■ The problem: The line with "rowth within the current dynamic and competit", the line with "eam can assist", and all lines between them in the material below: return these exactly, and no others.

BEGIN Records for the exercise

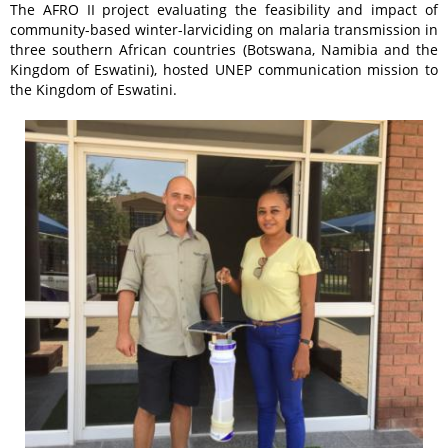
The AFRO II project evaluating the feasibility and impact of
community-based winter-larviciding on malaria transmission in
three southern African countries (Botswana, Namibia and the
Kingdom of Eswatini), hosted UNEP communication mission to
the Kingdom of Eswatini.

END Records for the exercise
BEGIN Records for the exercise

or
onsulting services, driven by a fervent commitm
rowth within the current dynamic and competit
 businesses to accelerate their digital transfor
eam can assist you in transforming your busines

END Records for the exercise

■ Completed task:
rowth within the current dynamic and competit
 businesses to accelerate their digital transfor
eam can assist you in transforming your busines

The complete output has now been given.